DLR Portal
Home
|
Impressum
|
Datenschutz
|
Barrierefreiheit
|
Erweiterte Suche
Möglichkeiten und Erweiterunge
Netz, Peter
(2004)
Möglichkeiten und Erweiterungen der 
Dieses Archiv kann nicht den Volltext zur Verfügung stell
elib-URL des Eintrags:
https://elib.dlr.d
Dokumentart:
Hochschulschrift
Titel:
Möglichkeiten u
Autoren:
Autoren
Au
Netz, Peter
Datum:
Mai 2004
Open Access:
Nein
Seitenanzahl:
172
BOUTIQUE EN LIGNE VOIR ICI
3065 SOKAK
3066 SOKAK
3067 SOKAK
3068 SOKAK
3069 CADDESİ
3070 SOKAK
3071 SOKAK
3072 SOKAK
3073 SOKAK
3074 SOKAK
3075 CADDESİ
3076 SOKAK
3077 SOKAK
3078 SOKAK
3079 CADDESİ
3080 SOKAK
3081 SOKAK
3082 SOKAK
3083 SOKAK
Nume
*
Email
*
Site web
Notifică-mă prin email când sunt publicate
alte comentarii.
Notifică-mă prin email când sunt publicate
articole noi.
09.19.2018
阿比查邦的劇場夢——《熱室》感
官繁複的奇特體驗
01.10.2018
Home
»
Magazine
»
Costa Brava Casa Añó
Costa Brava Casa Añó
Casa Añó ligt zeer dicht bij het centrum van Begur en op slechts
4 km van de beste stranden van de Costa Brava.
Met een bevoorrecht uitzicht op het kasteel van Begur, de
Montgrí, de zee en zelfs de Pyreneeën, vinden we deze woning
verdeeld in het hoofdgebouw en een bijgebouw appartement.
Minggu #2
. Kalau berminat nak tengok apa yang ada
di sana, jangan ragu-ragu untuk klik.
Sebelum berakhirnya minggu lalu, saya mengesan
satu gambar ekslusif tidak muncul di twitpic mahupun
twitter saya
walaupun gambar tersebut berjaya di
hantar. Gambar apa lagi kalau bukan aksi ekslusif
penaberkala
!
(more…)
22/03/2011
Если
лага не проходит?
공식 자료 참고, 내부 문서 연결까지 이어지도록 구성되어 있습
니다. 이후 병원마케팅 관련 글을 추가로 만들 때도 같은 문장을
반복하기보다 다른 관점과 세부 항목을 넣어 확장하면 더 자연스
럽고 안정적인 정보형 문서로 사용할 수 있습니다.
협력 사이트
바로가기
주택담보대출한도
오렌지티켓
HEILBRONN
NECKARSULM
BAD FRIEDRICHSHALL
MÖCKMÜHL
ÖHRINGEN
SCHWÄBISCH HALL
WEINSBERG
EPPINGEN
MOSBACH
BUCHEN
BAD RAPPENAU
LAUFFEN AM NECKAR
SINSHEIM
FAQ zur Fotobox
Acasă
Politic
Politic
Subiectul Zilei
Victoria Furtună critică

■ Exercise
What is needed is an exact printout of every line from the one with "SCHWÄBISCH HALL" through the end of the data, including both, and nothing more.

■ Solution
SCHWÄBISCH HALL
WEINSBERG
EPPINGEN
MOSBACH
BUCHEN
BAD RAPPENAU
LAUFFEN AM NECKAR
SINSHEIM
FAQ zur Fotobox
Acasă
Politic
Politic
Subiectul Zilei
Victoria Furtună critică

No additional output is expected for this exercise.